2012 Chef of the Year Alyn Williams takes a (very) brief breather from his hectic schedule for a catch-up with Fed Up & Drunk…

Your menus display a great sense of imagination. Where do you get your inspiration and ideas from? Do you ever experience creative blocks?
I like to look at dishes from different angles. Some of our dishes are playful, with nostalgic references like the walnut whip or the tom yum prawn crackers. Others are more serious with a focus on different techniques. Flavour, seasonality and provenance are at the centre of all of our dishes.

I am quite creative and inquisitive, as is Richard, my sous chef, so between us we keep the menus evolving. Sometimes you have flashes of creativity and at other times, inspiration is a little slower to arrive.

How has the style or concept of your food changed and evolved over the years, if at all?
As a chef I think your food is always evolving fractionally on a daily basis; every time you change a dish, you are travelling somewhere. The world of information has also become so large and fast-paced that we are seeing what other chefs are developing so much quicker, and often that can feed into your own ideas and direction you want to take your food in.

You’ve worked with your fair share of influential chefs. Is there anyone who has really left their mark on you?
I think out of all of them I would have to say Mark Askew. He was Gordon’s executive chef while I was sous chef at Restaurant Gordon Ramsay in Chelsea. His eye for detail was phenomenal; he would spot the slightest mistake from a hundred yards. He left a great impression on me.

CHEFstock, where you collaborated with various chefs to create some exciting menus, was a resounding success. How did the preparations go? Had it been a long time in the making?
We decided on the CHEFstock idea about a year ago. I drew up a wish-list of all the chefs that I was keen to involve and I have to say that I was pleasantly surprised and very humbled when the first four came back with a yes! The guest chefs were in the driving seat with the menus as it’s mostly about them being able to show our guests what they do. I worked my own dishes around them to complement them as best I can which, hopefully, resulted in nice, harmonious menus.

Was there anyone you were particularly excited to work with during the course of the event?
I was equally as excited about working with all of them. It was very humbling for me to have such great talented chefs coming to work in my kitchen. I’ve known Sat [Baines], Simon [Rogan] and Iggy [Chan] for a number of years, so I was particularly interested to meet and work alongside Bart. I hadn’t met him before but have been aware of him and his successful restaurant in Belgium for a couple of years now.

You had a very successful year last year, winning ‘National Chef of the Year’, making the top 15 in the UK’s 100 Best Restaurants, and earning three AA rosettes and a Michelin star. How did it feel to finally reach this level of success after so many years of hard work?
It is a great feeling each time we receive an award. They are always a real team effort, and we all felt proud of our achievements last year. I know that it will be difficult to get to our next set of goals, but at least we are now on the road!
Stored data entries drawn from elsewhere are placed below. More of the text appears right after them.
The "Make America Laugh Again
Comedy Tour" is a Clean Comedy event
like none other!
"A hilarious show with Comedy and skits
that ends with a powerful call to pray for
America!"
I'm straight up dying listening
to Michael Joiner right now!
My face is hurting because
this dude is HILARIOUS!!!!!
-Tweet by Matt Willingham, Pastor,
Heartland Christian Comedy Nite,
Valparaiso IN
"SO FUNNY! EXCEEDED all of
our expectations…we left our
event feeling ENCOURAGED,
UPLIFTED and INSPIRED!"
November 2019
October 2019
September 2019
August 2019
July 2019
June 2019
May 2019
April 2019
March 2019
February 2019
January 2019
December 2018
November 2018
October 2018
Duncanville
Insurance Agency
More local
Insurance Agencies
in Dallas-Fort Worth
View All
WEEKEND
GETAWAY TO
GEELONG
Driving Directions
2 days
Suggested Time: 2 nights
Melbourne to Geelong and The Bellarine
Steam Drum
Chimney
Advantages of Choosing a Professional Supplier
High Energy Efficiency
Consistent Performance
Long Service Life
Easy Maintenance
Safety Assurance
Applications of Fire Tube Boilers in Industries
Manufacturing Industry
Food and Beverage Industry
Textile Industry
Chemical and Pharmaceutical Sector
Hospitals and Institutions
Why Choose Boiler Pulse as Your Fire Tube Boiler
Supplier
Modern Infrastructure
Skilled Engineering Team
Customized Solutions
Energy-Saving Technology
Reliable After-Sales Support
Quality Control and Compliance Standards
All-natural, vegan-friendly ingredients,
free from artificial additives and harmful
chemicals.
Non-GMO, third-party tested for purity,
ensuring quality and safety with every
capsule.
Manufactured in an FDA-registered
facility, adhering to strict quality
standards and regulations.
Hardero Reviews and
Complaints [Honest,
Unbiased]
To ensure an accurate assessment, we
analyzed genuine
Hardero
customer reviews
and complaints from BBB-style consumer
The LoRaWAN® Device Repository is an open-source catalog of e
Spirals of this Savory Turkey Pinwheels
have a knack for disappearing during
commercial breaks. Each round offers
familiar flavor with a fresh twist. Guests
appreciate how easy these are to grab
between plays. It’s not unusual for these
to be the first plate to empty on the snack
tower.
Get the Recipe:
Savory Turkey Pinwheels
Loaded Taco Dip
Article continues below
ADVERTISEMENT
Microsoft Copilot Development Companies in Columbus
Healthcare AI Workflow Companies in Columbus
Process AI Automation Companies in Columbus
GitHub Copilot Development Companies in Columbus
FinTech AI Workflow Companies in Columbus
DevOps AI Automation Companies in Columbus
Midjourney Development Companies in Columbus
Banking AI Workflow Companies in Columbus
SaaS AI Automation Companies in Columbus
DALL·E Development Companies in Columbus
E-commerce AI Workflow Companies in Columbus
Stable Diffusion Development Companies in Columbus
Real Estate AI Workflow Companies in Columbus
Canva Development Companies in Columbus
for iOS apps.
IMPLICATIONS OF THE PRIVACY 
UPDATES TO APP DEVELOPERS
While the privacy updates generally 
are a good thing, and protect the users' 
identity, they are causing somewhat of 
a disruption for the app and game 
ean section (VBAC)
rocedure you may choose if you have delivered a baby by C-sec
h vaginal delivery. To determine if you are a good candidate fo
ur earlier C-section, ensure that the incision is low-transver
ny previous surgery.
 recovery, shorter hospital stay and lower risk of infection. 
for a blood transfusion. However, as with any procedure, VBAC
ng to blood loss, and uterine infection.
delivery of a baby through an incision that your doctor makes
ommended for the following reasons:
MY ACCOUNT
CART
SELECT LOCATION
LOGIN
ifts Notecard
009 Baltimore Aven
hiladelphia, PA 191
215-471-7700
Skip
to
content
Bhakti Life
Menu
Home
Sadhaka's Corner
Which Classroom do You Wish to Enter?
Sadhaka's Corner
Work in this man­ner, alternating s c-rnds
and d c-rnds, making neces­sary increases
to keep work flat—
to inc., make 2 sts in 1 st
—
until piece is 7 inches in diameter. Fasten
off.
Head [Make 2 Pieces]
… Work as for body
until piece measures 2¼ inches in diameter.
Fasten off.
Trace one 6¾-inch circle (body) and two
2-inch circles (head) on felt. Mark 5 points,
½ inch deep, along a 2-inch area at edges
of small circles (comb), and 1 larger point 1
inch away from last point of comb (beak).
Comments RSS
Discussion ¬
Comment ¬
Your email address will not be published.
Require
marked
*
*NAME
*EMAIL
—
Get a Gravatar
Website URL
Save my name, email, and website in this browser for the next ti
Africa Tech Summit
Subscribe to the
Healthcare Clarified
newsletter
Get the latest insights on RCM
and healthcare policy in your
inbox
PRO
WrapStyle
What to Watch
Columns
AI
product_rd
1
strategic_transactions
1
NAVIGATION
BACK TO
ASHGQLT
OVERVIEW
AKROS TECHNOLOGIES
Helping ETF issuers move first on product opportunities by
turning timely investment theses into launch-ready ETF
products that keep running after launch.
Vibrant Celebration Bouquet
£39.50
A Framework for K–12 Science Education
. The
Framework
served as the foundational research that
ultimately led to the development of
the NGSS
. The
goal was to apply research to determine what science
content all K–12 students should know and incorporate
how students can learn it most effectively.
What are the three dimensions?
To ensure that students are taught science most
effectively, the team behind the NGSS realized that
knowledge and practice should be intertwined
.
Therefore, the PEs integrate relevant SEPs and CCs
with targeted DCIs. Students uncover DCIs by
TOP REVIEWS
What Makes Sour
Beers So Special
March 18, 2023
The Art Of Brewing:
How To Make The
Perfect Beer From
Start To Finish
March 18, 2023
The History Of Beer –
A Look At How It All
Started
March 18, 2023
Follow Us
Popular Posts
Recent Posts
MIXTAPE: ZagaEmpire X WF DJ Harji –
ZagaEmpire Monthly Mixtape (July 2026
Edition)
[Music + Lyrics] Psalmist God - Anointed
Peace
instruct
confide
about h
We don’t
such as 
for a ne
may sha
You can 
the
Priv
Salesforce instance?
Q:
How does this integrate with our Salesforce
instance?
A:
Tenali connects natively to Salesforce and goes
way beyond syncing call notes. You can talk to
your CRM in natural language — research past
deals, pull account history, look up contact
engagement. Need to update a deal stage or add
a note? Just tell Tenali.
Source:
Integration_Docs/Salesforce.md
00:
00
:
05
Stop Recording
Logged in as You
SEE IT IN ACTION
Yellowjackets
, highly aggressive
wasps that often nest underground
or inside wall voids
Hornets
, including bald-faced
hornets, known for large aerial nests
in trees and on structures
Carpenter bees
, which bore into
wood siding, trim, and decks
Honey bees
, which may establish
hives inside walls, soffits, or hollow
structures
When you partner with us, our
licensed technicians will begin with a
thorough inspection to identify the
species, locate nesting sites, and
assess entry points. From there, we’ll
So, what’s next on the agenda – do you still have any goals left to achieve?
There are always goals. We are still under two years old as a restaurant so it would be lovely to improve in almost every area. I’d like to think that we are still in our formative period here and that the food will continue to evolve and improve. I have a great team both in the kitchen and front of house. With a good team you can set your sights higher.

Have your career goals changed over the years?
I’ve always been ambitious but I’ve realised that you need to set yourself short-term achievable goals to finally reach where you want to end up. I have quite a few more stages to reach before I am properly happy with what I have done.

Are you still quite hands-on at your restaurant, or have you been able to transfer the reins and take more of a backseat in order to focus on other projects?  
I’m in the kitchen and on the pass more or less every day, six days a week. I do have other projects going on but I won’t take on so much that I can’t focus on The Westbury. I’ve already said that I have a good team and a fantastic sous chef but I don’t plan on taking a backseat any time soon.

After a busy week at the restaurant, do you still enjoy cooking at home or do you prefer to stay out of the kitchen?
Sunday is family day. I have two young sons so we try to do lots on my day off. After the dreaded homework we usually go to the cinema or play football and cricket in the park. My wife also needs my attention. So I don’t tend to do a lot of cooking at home.

Do you eat out often? What are your favourite restaurants at the moment? 
We usually eat out as a family on Sunday. It tends to be a good pizza or something quite casual. We all enjoy Indian food, so Sunday evening usually involves a trip to a nice Indian restaurant. I try to get out to eat once a month to try other restaurants in London. I have my favourites, amongst them.